***** GIVEN DATA *****
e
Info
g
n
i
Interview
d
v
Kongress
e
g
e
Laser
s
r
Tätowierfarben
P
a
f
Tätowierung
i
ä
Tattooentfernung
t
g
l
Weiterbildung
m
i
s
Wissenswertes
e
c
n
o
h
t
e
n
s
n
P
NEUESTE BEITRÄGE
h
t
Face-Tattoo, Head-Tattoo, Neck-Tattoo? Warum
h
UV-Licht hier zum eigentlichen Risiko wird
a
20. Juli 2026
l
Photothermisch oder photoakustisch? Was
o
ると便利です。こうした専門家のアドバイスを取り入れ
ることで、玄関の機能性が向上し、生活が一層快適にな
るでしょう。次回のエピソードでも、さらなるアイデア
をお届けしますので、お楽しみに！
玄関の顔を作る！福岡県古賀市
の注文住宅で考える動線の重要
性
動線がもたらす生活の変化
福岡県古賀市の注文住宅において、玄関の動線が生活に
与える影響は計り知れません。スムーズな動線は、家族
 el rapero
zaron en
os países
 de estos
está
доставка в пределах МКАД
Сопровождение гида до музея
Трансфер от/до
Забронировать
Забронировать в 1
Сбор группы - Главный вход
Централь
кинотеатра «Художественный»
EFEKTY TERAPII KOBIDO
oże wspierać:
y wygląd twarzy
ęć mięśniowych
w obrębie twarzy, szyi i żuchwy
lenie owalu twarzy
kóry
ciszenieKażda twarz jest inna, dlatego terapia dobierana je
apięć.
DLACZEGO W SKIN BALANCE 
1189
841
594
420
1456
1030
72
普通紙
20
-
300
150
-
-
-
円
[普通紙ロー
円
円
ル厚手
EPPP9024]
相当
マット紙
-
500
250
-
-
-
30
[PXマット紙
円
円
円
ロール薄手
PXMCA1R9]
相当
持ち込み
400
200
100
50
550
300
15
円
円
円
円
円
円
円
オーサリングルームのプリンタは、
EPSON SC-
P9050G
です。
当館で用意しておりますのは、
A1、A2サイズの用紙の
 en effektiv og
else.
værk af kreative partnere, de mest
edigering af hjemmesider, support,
*****
The expected result is every line above containing the string "twarzy".

y wygląd twarzy
w obrębie twarzy, szyi i żuchwy
lenie owalu twarzy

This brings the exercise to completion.